▸ **STORED DATA**
((
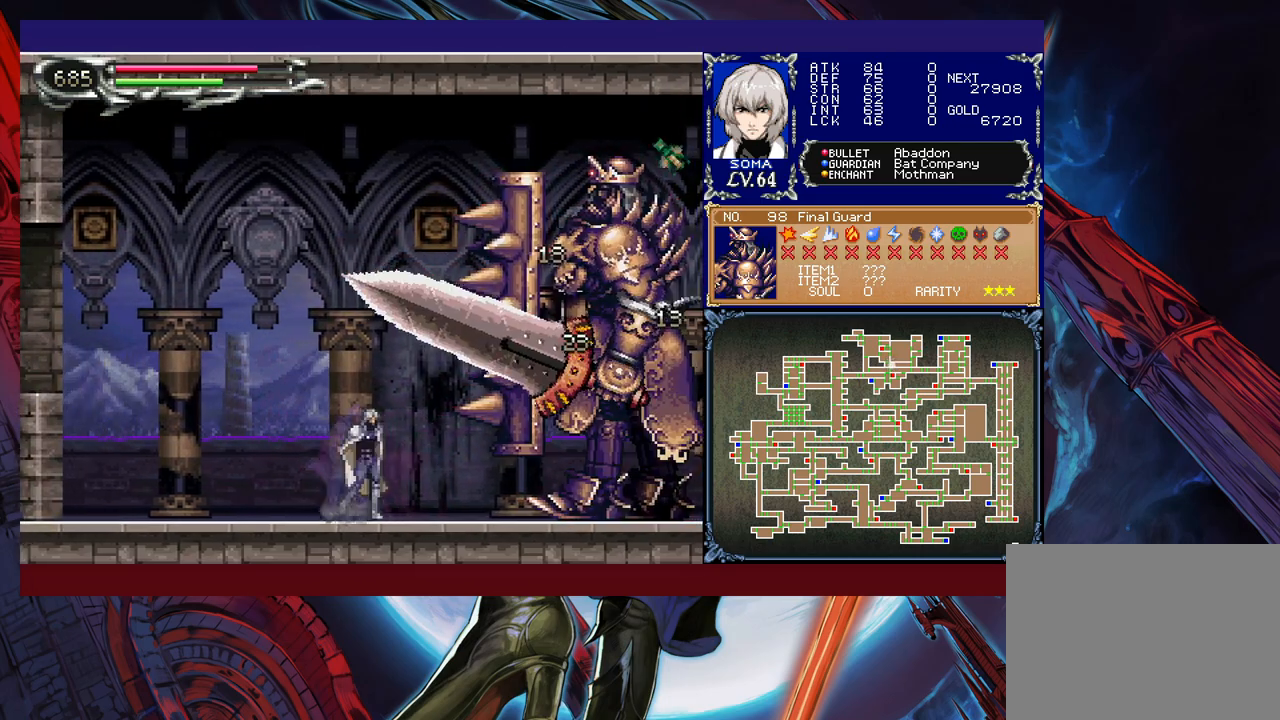
{"buttons": [], "left_stick": "center", "events": [[67, "A", "up"], [167, "left_stick", "down-right"], [317, "left_stick", "center"]]}
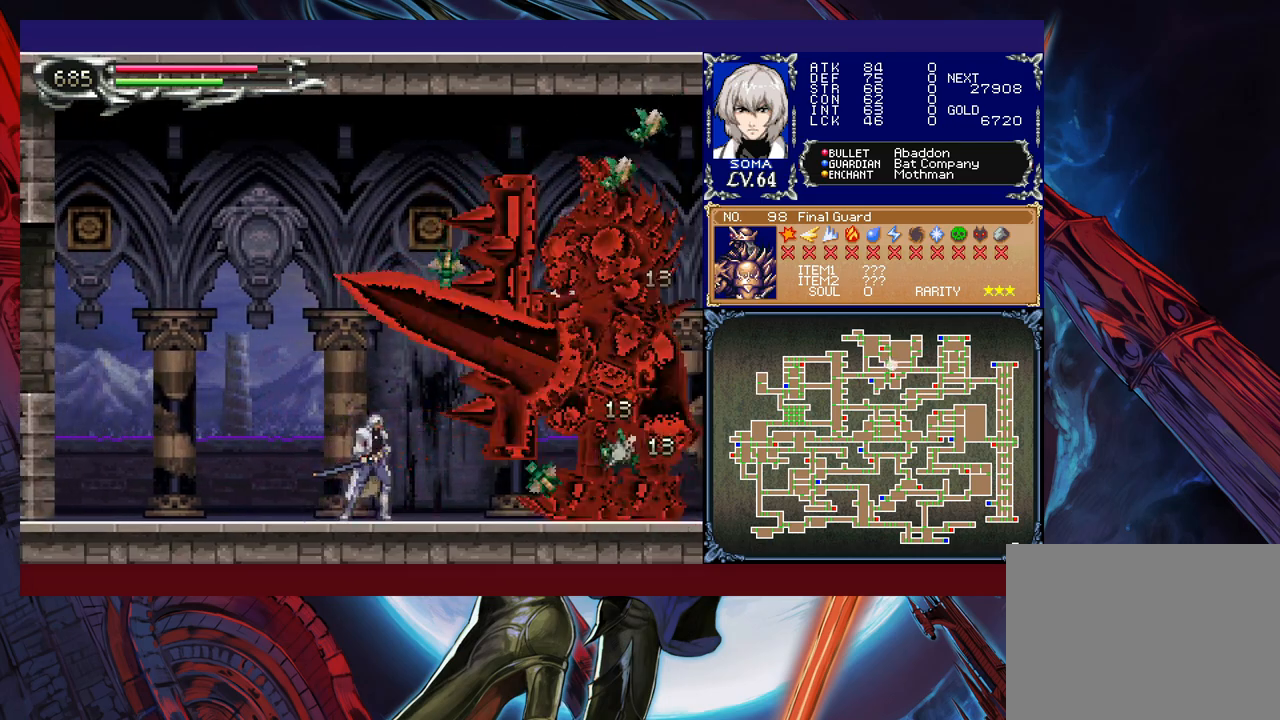
{"buttons": ["B"], "left_stick": "center", "events": [[117, "left_stick", "right"], [167, "B", "down"], [217, "A", "down"], [217, "B", "up"], [217, "left_stick", "center"], [267, "A", "up"], [500, "B", "down"]]}
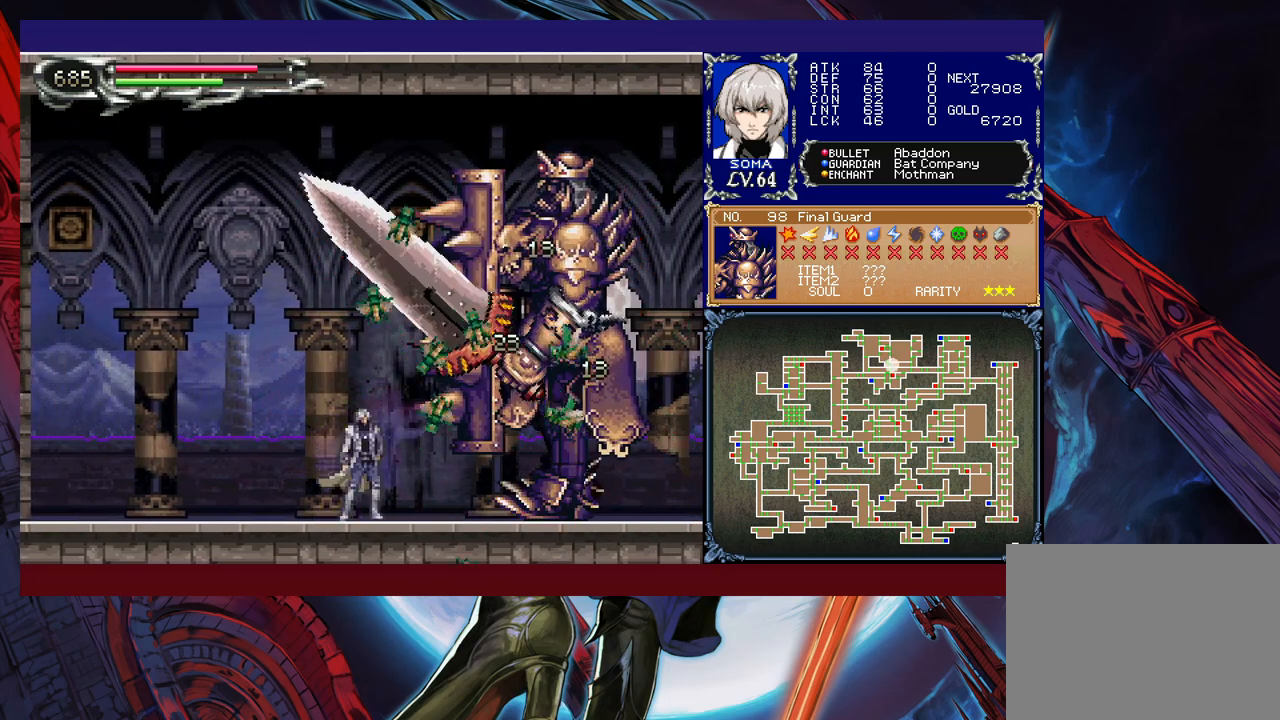
{"buttons": [], "left_stick": "center", "events": [[17, "A", "down"], [17, "B", "up"], [67, "A", "up"], [317, "A", "down"], [400, "A", "up"]]}
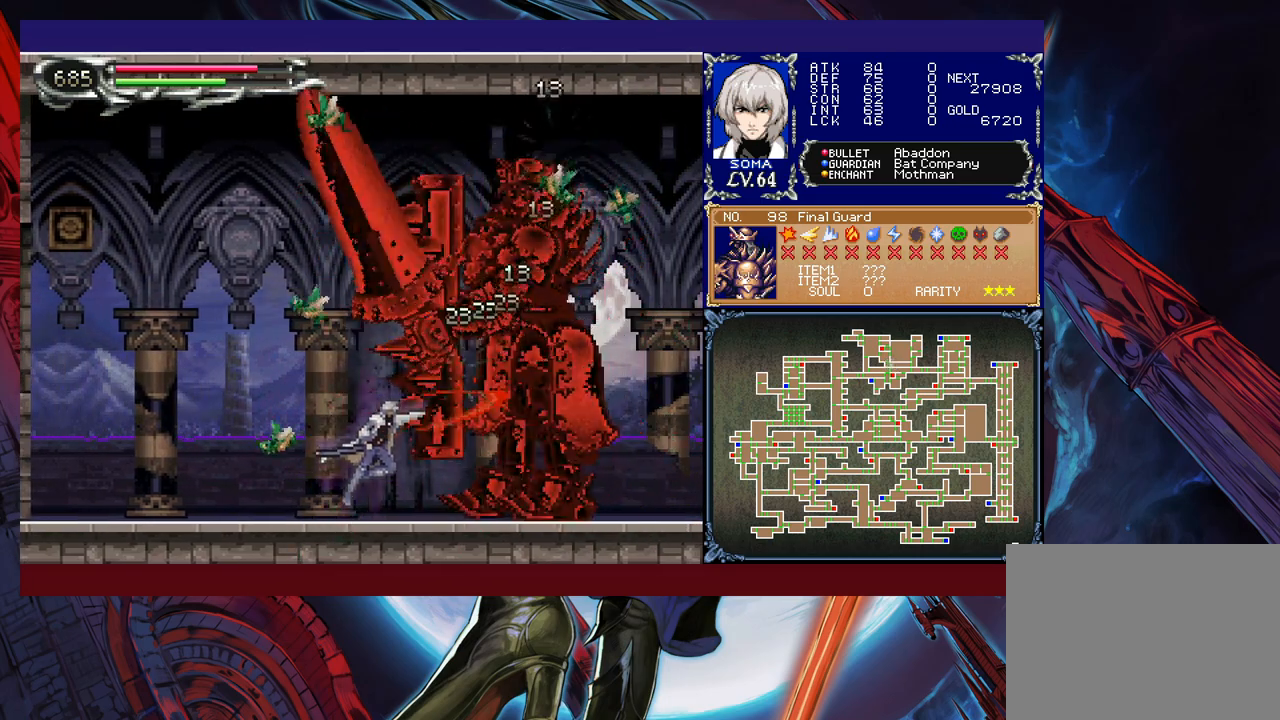
{"buttons": [], "left_stick": "center", "events": [[100, "B", "down"], [117, "A", "down"], [117, "B", "up"], [200, "A", "up"], [400, "B", "down"], [417, "A", "down"], [417, "B", "up"], [500, "A", "up"]]}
))
▸ **TRY IT**
Look through the lines above and collect those with the word "right".

▸ **TASK RESPONSE**
{"buttons": [], "left_stick": "center", "events": [[67, "A", "up"], [167, "left_stick", "down-right"], [317, "left_stick", "center"]]}
{"buttons": ["B"], "left_stick": "center", "events": [[117, "left_stick", "right"], [167, "B", "down"], [217, "A", "down"], [217, "B", "up"], [217, "left_stick", "center"], [267, "A", "up"], [500, "B", "down"]]}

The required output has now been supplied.